Le prix à payer pour Max Pacioretty est dorénavant plus clair

On ne peut pas encore dire qu’un échange est imminent, dans le dossier de Max Pacioretty, mais plusieurs indices proposent que ce soit le cas avant longtemps. Les multiples rumeurs, les commentaires du #67, sa rencontre avec Marc Bergevin…

Et aujourd’hui, la rencontre entre son agent et Marc Bergevin. Michel Bergeron a affirmé hier qu’il est très possible qu’une rencontre entre les deux clans ait déjà eu lieu. C’est normal, dans le contexte.

«Ce serait anormal que les deux parties ne se soient pas parlé. Il y a trop de rumeurs. Pacioretty a le droit de savoir ce qu’il se passe. Soit Bergevin l’a rassuré, soit il lui a demandé ce que son capitaine aimerait. Ce sont des choses qui se font. Puis, il ne faut pas oublier que Pacioretty, d’une certaine manière, a contesté le système de jeu de l’entraîneur alors que l’équipe jouait sur les talons. L’avenir nous le dira ce qui se passera, mais ça ne peut pas être seulement de la fumée sans feu.»

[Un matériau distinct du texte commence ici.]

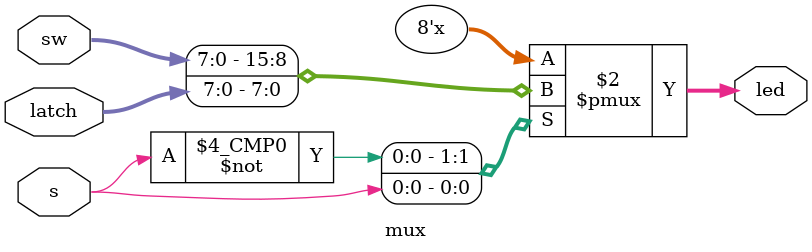
<source format=v>
`timescale 1ns / 1ps


module mux(
    input s,
    input [7:0] sw,
    input [7:0] latch,
    output reg [7:0] led
    );

always @(*)
begin
    case(s)
        1'd0: led <= sw;
        1'd1: led <= latch;
    endcase
end
endmodule

</source>
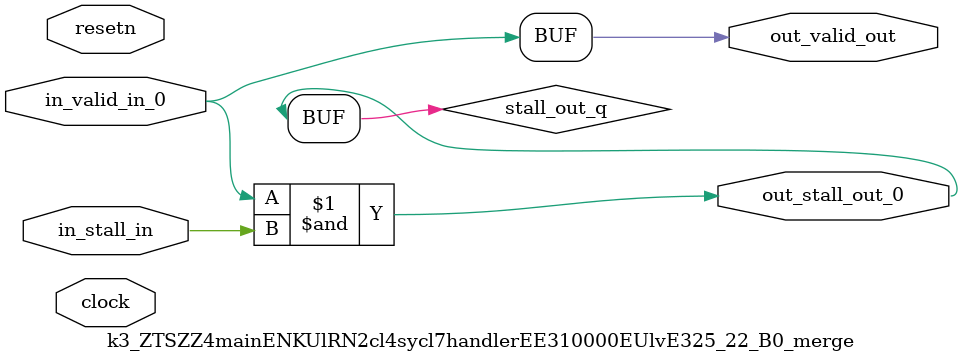
<source format=sv>



(* altera_attribute = "-name AUTO_SHIFT_REGISTER_RECOGNITION OFF; -name MESSAGE_DISABLE 10036; -name MESSAGE_DISABLE 10037; -name MESSAGE_DISABLE 14130; -name MESSAGE_DISABLE 14320; -name MESSAGE_DISABLE 15400; -name MESSAGE_DISABLE 14130; -name MESSAGE_DISABLE 10036; -name MESSAGE_DISABLE 12020; -name MESSAGE_DISABLE 12030; -name MESSAGE_DISABLE 12010; -name MESSAGE_DISABLE 12110; -name MESSAGE_DISABLE 14320; -name MESSAGE_DISABLE 13410; -name MESSAGE_DISABLE 113007; -name MESSAGE_DISABLE 10958" *)
module k3_ZTSZZ4mainENKUlRN2cl4sycl7handlerEE310000EUlvE325_22_B0_merge (
    input wire [0:0] in_stall_in,
    input wire [0:0] in_valid_in_0,
    output wire [0:0] out_stall_out_0,
    output wire [0:0] out_valid_out,
    input wire clock,
    input wire resetn
    );

    wire [0:0] stall_out_q;


    // stall_out(LOGICAL,6)
    assign stall_out_q = in_valid_in_0 & in_stall_in;

    // out_stall_out_0(GPOUT,4)
    assign out_stall_out_0 = stall_out_q;

    // out_valid_out(GPOUT,5)
    assign out_valid_out = in_valid_in_0;

endmodule

</source>
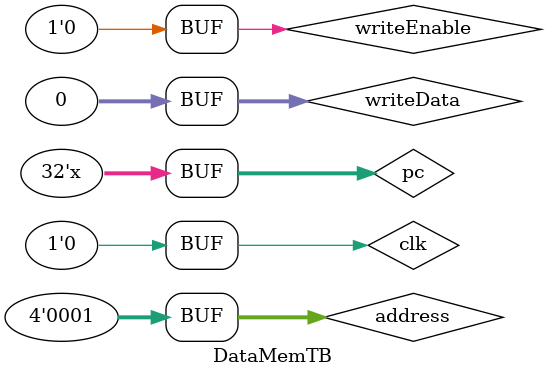
<source format=sv>
module DataMemTB();





logic clk;

logic [3:0] address;
logic writeEnable;
logic [31:0] writeData, outputdata,outdata;
logic [31:0] pc;

InstructionMemory mem1(pc,outdata);
//DataMemory prueba(clk,address,writeEnable,writeData,outputdata);

initial begin 

	clk=0;
	pc = 7'd0;
	writeEnable = 0;
	address = 13'd1;
	writeData = 31'd0;
	
end 


always begin 
	//clk=~clk;#5;
	pc = pc + 4; #5;

end

endmodule



</source>
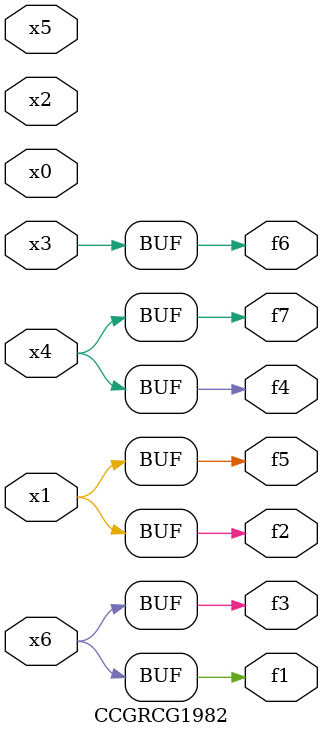
<source format=v>
module CCGRCG1982(
	input x0, x1, x2, x3, x4, x5, x6,
	output f1, f2, f3, f4, f5, f6, f7
);
	assign f1 = x6;
	assign f2 = x1;
	assign f3 = x6;
	assign f4 = x4;
	assign f5 = x1;
	assign f6 = x3;
	assign f7 = x4;
endmodule

</source>
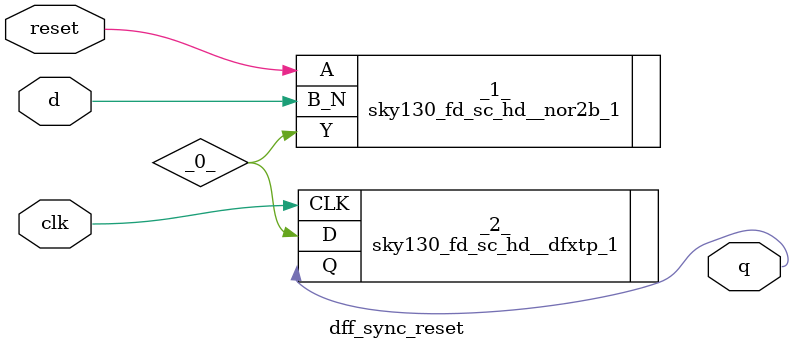
<source format=v>
/* Generated by Yosys 0.33 (git sha1 2584903a060) */

(* top =  1  *)
(* src = "dff_pos_edge.v:1.1-10.10" *)
module dff_sync_reset(d, clk, reset, q);
  wire _0_;
  (* src = "dff_pos_edge.v:1.33-1.36" *)
  input clk;
  wire clk;
  (* src = "dff_pos_edge.v:1.29-1.30" *)
  input d;
  wire d;
  (* src = "dff_pos_edge.v:1.56-1.57" *)
  output q;
  wire q;
  (* src = "dff_pos_edge.v:1.38-1.43" *)
  input reset;
  wire reset;
  sky130_fd_sc_hd__nor2b_1 _1_ (
    .A(reset),
    .B_N(d),
    .Y(_0_)
  );
  (* src = "dff_pos_edge.v:3.1-9.5" *)
  sky130_fd_sc_hd__dfxtp_1 _2_ (
    .CLK(clk),
    .D(_0_),
    .Q(q)
  );
endmodule

</source>
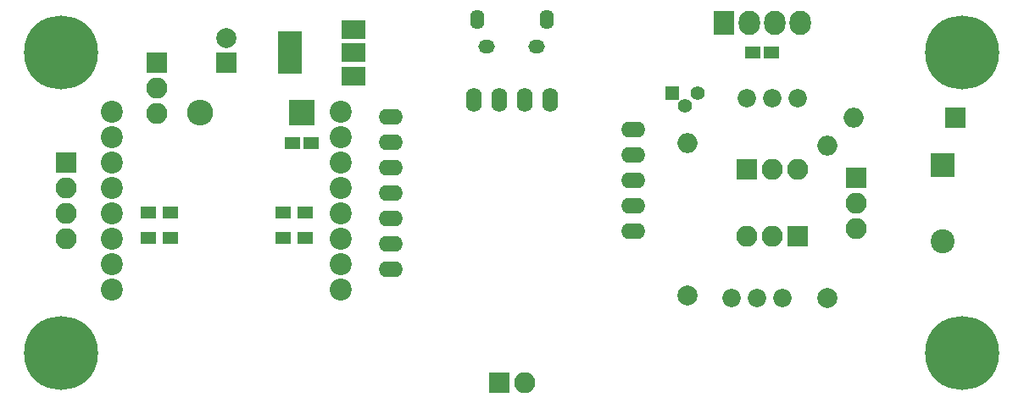
<source format=gbs>
G04 #@! TF.FileFunction,Soldermask,Bot*
%FSLAX46Y46*%
G04 Gerber Fmt 4.6, Leading zero omitted, Abs format (unit mm)*
G04 Created by KiCad (PCBNEW 4.0.7) date 08/13/18 20:02:33*
%MOMM*%
%LPD*%
G01*
G04 APERTURE LIST*
%ADD10C,0.100000*%
%ADD11R,2.400000X2.400000*%
%ADD12C,2.400000*%
%ADD13R,1.600000X1.150000*%
%ADD14R,2.000000X2.000000*%
%ADD15C,2.000000*%
%ADD16O,2.000000X2.000000*%
%ADD17C,7.400000*%
%ADD18O,1.650000X1.350000*%
%ADD19O,1.400000X1.950000*%
%ADD20R,2.100000X2.100000*%
%ADD21O,2.100000X2.100000*%
%ADD22C,1.400000*%
%ADD23R,1.400000X1.400000*%
%ADD24R,1.600000X1.300000*%
%ADD25C,1.840000*%
%ADD26R,2.127200X2.432000*%
%ADD27O,2.127200X2.432000*%
%ADD28R,2.400000X4.200000*%
%ADD29R,2.400000X1.900000*%
%ADD30C,2.200000*%
%ADD31O,2.400000X1.600000*%
%ADD32O,1.600000X2.400000*%
%ADD33R,2.600000X2.600000*%
%ADD34O,2.600000X2.600000*%
G04 APERTURE END LIST*
D10*
D11*
X93000000Y-16250000D03*
D12*
X93000000Y-23850000D03*
D13*
X74050000Y-5000000D03*
X75950000Y-5000000D03*
X28050000Y-14000000D03*
X29950000Y-14000000D03*
D14*
X21500000Y-6000000D03*
D15*
X21500000Y-3500000D03*
D14*
X94250000Y-11500000D03*
D16*
X84090000Y-11500000D03*
D17*
X5000000Y-5000000D03*
X5000000Y-35000000D03*
X95000000Y-5000000D03*
X95000000Y-35000000D03*
D18*
X52500000Y-4350000D03*
X47500000Y-4350000D03*
D19*
X53500000Y-1650000D03*
X46500000Y-1650000D03*
D20*
X14500000Y-6000000D03*
D21*
X14500000Y-8540000D03*
X14500000Y-11080000D03*
D22*
X67270000Y-10270000D03*
X68540000Y-9000000D03*
D23*
X66000000Y-9000000D03*
D20*
X48750000Y-38000000D03*
D21*
X51290000Y-38000000D03*
D15*
X67500000Y-29250000D03*
D16*
X67500000Y-14010000D03*
D15*
X81500000Y-29500000D03*
D16*
X81500000Y-14260000D03*
D24*
X15850000Y-21000000D03*
X13650000Y-21000000D03*
X15850000Y-23500000D03*
X13650000Y-23500000D03*
X27150000Y-23500000D03*
X29350000Y-23500000D03*
X27150000Y-21000000D03*
X29350000Y-21000000D03*
D25*
X78500000Y-9500000D03*
X75960000Y-9500000D03*
X73420000Y-9500000D03*
X77000000Y-29500000D03*
X74460000Y-29500000D03*
X71920000Y-29500000D03*
D26*
X71190000Y-2000000D03*
D27*
X73730000Y-2000000D03*
X76270000Y-2000000D03*
X78810000Y-2000000D03*
D28*
X27850000Y-5000000D03*
D29*
X34150000Y-5000000D03*
X34150000Y-7300000D03*
X34150000Y-2700000D03*
D20*
X5500000Y-16000000D03*
D21*
X5500000Y-18540000D03*
X5500000Y-21080000D03*
X5500000Y-23620000D03*
D20*
X84364000Y-17460000D03*
D21*
X84364000Y-20000000D03*
X84364000Y-22540000D03*
D20*
X73460000Y-16636000D03*
D21*
X76000000Y-16636000D03*
X78540000Y-16636000D03*
D20*
X78540000Y-23364000D03*
D21*
X76000000Y-23364000D03*
X73460000Y-23364000D03*
D30*
X32930000Y-28660000D03*
X32930000Y-26120000D03*
X32930000Y-23580000D03*
X32930000Y-21040000D03*
X32930000Y-18500000D03*
X32930000Y-15960000D03*
X32930000Y-13420000D03*
X32930000Y-10880000D03*
X10070000Y-10880000D03*
X10070000Y-13420000D03*
X10070000Y-15960000D03*
X10070000Y-18500000D03*
X10070000Y-21040000D03*
X10070000Y-23580000D03*
X10070000Y-26120000D03*
X10070000Y-28660000D03*
D31*
X37866000Y-11380000D03*
X37866000Y-13920000D03*
X62134000Y-12650000D03*
X37866000Y-16460000D03*
X62134000Y-15190000D03*
X37866000Y-19000000D03*
X62134000Y-17730000D03*
X37866000Y-21540000D03*
X62134000Y-20270000D03*
X37866000Y-24080000D03*
X62134000Y-22810000D03*
X37866000Y-26620000D03*
D32*
X46190000Y-9713000D03*
X48730000Y-9713000D03*
X51270000Y-9713000D03*
X53810000Y-9713000D03*
D33*
X29000000Y-11000000D03*
D34*
X18840000Y-11000000D03*
M02*

</source>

Bruce Garrioch, lui, dans son énorme texte du dimanche, a révélé dans plus de détails le prix demandé, autour de la LNH, pour faire l’acquisition de son capitaine.

Le Canadien demanderait un marqueur établi, donc oublions tout de suite les espoirs, accompagnés d’un choix de premier tour.

Qu’est-ce qu’on peut analyser, là-dedans?

Premièrement, le fait qu’il demande un joueur ÉTABLI prouve qu’il n’a pas encore abandonné et élève les chances de voir un joueur assez âgé débarquer à Montréal. Ceux qui espéraient voir une reconstruction être déclenchée seront déçus, mais malheureusement, le directeur général y croit encore. J’ai bien dit malheureusement.

On peut aussi y voir qu’il devra être patient pour obtenir ce prix. Présentement, peu d’équipes seraient prêtes à offrir ça. Il n’y en a pas tant que ça qui sont écartées du portrait des séries éliminatoires, et une équipe qui vise le tournoi printanier ne conclura jamais un échange du genre.

Donc à moins de réussir à négocier une entente qui fait du sens d’ici la date limite, ce qui sera dur, Pacioretty devrait être échangé cet été.

Mais il aura alors perdu une once de valeur.

Ce qui caractérise le #67 sur le marché des transactions, c’est qu’il est une option plus attrayante qu’un joueur de location. Si l’équipe qui acquiert ses services ne se classe pas en séries, le contrat de Pacioretty permet à la formation de le garder pour la saison d’après. Et si ça ne fonctionne pas encore, il peut alors être revendu comme joueur de location. Son contrat nuira au prix demandé, mais sera bénéfique par la suite.

Marc Bergevin ne peut pas faire comme Joe Sakic l’a fait avec Matt Duchene, puisque plus il attendra, plus sa valeur descendra : se rapprocher de l’autonomie n’est jamais bon pour la valeur d’un joueur.

En Rafale

– Réjean Tremblay et Michel Langevin jasent de DansLesCoulisses : «DansLesCoulisses je visite très régulièrement, les autres non. »

– Tuukka Rask n’a pas été très gentil envers lui-même.

– Depuis trois saisons, les défenseurs du Canadien produisaient beaucoup offensivement, alors qu’ils se classaient au cinquième, sixième et dixième rang du circuit. Cette année? Vingt-neuvièmes.

– Voir que Marc Bergevin y croit encore.